**DESCRIPTION OF THE TASK**
In the material below, the lines from the one containing "209px; top: 472px;" through the one containing "patching &amp; security management</span></div>" are to be given again exactly, ends included, and no others.

**GIVEN DATA**
= = =

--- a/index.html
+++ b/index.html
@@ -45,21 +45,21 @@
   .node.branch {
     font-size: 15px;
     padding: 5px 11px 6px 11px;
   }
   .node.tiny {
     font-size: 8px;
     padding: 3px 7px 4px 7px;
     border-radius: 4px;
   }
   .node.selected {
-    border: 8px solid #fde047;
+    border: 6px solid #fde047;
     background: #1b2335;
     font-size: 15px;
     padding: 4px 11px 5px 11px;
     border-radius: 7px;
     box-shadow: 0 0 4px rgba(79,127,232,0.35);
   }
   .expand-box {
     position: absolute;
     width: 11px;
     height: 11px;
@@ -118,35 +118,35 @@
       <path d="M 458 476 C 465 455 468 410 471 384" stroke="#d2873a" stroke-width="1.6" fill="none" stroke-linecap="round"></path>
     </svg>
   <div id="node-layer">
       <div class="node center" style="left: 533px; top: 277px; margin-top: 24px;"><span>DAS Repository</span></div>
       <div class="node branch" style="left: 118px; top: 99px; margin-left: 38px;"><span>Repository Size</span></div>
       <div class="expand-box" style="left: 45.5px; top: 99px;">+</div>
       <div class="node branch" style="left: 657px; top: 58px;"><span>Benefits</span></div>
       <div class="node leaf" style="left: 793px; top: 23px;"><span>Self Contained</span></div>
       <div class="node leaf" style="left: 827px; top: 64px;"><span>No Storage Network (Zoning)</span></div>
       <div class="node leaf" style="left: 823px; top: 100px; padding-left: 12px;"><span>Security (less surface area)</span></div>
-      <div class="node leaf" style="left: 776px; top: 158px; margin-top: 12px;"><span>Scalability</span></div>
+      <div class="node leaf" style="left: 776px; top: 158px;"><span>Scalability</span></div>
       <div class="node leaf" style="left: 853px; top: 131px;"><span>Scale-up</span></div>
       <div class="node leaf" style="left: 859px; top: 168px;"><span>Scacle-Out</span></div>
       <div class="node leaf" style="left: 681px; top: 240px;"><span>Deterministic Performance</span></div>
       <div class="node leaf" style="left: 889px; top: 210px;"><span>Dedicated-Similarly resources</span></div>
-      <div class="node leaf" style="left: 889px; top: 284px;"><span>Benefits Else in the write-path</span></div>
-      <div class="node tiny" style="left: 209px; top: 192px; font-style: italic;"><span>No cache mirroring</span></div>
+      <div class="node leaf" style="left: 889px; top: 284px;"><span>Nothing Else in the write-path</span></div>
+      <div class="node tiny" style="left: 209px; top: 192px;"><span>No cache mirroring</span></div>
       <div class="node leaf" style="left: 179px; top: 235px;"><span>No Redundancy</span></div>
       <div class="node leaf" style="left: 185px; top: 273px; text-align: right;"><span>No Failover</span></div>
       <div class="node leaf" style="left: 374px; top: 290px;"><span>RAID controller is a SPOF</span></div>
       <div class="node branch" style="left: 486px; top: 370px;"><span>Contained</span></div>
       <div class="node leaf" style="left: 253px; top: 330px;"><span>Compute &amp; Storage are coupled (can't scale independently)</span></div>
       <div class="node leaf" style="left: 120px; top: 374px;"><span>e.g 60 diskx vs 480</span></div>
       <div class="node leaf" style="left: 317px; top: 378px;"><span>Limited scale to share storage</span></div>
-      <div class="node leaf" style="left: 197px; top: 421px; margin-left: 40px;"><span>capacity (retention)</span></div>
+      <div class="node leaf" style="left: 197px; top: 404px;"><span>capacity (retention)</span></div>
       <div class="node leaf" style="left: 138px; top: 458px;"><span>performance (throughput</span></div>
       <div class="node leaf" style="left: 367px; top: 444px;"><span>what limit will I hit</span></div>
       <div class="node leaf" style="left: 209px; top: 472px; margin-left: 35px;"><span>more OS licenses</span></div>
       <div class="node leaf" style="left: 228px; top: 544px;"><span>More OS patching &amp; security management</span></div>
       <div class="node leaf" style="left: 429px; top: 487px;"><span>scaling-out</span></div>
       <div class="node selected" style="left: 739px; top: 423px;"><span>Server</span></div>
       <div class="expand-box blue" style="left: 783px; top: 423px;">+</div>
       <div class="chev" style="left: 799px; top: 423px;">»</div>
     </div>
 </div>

= = =

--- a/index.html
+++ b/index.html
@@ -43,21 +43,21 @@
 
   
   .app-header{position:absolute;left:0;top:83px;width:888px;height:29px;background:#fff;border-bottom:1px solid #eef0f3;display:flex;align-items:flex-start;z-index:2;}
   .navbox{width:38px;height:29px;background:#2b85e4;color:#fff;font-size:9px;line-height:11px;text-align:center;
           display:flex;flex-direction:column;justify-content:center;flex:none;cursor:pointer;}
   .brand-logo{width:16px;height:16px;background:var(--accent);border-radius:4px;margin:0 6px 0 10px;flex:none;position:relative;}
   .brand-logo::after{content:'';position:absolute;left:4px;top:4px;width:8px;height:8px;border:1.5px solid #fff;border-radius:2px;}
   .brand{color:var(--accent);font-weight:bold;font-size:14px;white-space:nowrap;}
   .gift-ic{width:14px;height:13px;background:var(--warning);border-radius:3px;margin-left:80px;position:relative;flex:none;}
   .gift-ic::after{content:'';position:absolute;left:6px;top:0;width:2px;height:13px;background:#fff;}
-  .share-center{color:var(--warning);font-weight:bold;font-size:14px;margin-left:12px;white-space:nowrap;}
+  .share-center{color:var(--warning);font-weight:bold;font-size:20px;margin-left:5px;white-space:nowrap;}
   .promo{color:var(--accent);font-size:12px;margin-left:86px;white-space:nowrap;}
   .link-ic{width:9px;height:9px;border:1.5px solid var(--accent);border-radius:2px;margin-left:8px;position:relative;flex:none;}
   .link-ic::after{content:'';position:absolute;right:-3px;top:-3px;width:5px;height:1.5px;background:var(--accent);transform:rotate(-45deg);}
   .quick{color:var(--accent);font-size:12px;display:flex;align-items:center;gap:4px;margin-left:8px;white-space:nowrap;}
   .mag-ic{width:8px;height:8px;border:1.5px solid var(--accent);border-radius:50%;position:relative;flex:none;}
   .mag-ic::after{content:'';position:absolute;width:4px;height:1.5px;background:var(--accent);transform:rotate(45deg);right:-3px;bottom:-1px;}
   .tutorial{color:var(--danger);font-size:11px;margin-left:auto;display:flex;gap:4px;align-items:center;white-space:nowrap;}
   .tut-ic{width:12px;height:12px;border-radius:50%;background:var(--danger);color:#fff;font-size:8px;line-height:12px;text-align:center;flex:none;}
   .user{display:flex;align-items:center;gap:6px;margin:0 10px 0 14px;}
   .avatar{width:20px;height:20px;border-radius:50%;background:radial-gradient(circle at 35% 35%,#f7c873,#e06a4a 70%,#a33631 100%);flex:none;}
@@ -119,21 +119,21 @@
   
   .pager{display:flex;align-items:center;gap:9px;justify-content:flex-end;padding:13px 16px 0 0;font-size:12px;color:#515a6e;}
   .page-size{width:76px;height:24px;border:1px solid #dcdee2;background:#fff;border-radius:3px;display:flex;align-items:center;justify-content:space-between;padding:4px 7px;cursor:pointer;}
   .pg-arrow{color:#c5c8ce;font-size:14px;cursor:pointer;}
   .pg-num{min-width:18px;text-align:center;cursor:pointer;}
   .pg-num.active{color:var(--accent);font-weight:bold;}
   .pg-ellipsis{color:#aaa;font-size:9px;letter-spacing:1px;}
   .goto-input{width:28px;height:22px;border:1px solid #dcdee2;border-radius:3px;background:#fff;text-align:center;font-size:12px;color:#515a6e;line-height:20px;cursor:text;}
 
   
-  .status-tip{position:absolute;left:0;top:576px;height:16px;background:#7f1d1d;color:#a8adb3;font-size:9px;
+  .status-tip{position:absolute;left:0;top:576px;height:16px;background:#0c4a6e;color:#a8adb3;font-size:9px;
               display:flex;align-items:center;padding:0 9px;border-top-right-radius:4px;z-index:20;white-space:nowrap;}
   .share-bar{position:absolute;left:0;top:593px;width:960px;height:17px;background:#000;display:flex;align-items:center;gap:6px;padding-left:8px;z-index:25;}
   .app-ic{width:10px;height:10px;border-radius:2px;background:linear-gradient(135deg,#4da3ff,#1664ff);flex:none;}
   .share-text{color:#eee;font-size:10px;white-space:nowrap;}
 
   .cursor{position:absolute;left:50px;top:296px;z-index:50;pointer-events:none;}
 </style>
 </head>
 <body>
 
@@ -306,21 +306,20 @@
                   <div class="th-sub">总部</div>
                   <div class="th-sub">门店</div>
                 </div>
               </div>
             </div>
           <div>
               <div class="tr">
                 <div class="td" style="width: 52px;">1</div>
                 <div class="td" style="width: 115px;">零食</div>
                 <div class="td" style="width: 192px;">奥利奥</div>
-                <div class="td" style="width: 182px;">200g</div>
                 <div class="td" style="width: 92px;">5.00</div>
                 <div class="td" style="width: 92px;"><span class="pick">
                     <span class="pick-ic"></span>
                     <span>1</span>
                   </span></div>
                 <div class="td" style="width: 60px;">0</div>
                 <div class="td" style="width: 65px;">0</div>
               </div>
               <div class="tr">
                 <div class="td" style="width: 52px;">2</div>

= = =

**TASK RESULT**
       <div class="node leaf" style="left: 209px; top: 472px; margin-left: 35px;"><span>more OS licenses</span></div>
       <div class="node leaf" style="left: 228px; top: 544px;"><span>More OS patching &amp; security management</span></div>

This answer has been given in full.